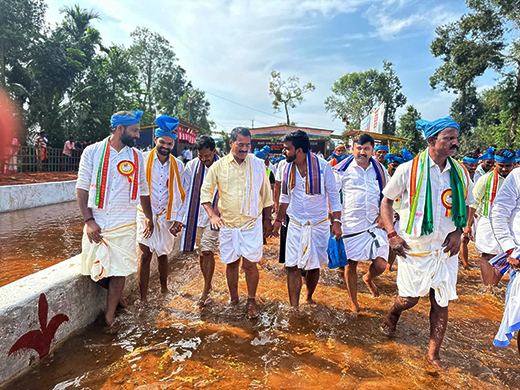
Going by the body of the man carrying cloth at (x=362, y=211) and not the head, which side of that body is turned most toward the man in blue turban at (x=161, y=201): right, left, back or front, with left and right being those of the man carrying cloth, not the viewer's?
right

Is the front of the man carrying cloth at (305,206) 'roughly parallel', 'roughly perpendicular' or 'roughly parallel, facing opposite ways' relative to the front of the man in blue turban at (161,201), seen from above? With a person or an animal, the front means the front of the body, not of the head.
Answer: roughly parallel

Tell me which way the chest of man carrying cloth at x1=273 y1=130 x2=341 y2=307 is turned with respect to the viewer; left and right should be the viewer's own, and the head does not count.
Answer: facing the viewer

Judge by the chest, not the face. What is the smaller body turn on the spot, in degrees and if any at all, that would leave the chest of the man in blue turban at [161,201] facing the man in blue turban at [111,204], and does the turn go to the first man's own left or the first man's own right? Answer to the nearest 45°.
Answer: approximately 45° to the first man's own right

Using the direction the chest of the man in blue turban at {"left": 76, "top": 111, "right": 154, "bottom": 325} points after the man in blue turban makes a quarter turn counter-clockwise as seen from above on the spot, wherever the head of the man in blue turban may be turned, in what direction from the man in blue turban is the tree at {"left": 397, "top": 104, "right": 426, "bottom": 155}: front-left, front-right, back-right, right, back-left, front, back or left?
front-left

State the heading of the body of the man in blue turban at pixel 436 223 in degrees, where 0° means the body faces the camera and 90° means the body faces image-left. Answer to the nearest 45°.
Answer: approximately 315°

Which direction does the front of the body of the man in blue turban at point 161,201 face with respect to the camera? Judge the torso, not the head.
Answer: toward the camera

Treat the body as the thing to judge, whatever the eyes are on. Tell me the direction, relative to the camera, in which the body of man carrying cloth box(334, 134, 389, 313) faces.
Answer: toward the camera

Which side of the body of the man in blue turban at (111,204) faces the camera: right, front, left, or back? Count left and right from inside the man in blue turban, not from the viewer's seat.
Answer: front

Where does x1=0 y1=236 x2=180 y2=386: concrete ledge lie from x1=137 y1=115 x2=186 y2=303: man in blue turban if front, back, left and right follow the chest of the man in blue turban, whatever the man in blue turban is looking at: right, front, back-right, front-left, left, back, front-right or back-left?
front-right

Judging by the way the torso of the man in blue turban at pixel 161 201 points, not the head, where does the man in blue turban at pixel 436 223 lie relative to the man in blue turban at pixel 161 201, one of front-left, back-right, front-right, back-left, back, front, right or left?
front-left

§

# 任务要求
请修改从含有“Tell me which”的那一行到含有“Answer: facing the viewer”的那一行的数据，把其中的“chest”换成“torso”，其余部分一律保持原样。

# 书面回答
Tell me which way the torso of man carrying cloth at x1=273 y1=130 x2=341 y2=307 is turned with respect to the viewer; left and right should be the viewer's own, and the head does not count.
Answer: facing the viewer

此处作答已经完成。